§ **Activity**
From the material below, pull out every line that contains the string "aeda" and copy each such line in full. Treat uppercase and lowercase letters as different.

[Data excerpts]
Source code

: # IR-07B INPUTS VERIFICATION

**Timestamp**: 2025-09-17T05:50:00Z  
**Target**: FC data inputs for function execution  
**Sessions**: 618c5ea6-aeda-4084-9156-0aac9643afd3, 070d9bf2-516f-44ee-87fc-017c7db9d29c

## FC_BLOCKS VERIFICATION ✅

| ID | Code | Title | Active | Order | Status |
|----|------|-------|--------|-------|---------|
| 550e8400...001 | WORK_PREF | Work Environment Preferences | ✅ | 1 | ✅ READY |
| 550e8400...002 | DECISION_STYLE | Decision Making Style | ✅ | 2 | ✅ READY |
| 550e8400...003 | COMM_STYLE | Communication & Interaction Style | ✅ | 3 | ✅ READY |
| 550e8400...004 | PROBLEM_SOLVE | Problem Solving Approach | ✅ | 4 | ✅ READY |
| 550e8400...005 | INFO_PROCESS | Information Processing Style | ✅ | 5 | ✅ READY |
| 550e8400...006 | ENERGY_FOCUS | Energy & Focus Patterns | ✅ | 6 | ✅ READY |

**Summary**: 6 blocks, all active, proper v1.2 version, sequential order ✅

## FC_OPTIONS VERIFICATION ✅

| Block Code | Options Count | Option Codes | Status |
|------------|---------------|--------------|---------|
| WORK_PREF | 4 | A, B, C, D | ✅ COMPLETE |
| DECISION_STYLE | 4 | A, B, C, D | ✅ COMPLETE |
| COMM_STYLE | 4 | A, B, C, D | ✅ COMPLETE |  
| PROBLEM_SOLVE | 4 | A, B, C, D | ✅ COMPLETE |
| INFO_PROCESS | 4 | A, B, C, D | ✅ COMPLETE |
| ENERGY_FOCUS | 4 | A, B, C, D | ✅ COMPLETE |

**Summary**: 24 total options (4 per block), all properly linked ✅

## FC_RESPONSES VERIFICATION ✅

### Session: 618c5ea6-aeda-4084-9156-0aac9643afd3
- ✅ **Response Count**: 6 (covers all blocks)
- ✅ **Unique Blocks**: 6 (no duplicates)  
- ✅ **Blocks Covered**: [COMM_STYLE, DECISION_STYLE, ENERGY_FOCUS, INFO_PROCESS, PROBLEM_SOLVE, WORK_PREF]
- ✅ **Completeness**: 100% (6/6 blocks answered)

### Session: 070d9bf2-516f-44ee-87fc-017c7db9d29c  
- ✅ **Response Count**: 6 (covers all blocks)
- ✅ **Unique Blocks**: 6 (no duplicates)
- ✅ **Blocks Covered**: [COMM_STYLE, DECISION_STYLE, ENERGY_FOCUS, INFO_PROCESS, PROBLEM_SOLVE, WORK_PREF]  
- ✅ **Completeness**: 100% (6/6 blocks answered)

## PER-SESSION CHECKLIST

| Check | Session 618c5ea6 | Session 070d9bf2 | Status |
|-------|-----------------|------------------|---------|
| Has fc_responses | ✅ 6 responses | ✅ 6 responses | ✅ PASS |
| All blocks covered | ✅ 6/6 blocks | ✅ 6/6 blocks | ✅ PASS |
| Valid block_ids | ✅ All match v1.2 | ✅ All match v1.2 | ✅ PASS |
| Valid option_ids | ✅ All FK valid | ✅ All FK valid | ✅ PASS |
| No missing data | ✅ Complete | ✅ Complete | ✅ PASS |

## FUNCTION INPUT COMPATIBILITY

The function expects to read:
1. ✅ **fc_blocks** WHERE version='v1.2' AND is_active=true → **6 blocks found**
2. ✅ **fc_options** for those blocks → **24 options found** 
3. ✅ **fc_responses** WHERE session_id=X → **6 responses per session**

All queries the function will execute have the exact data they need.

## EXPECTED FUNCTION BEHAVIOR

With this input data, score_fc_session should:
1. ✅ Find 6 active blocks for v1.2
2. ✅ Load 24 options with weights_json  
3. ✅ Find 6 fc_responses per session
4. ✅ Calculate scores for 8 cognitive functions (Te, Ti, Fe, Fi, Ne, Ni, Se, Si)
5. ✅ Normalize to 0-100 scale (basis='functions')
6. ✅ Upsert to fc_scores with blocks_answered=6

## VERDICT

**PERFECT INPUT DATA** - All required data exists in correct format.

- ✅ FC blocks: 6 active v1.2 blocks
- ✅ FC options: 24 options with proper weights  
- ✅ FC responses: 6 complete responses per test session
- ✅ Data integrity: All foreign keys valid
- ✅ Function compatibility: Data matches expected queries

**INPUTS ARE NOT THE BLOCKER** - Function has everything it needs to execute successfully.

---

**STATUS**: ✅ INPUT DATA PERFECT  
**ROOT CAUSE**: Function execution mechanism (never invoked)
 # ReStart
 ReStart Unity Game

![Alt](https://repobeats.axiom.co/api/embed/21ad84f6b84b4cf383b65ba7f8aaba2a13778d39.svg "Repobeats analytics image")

§ **Answer for this exercise**
**Sessions**: 618c5ea6-aeda-4084-9156-0aac9643afd3, 070d9bf2-516f-44ee-87fc-017c7db9d29c
### Session: 618c5ea6-aeda-4084-9156-0aac9643afd3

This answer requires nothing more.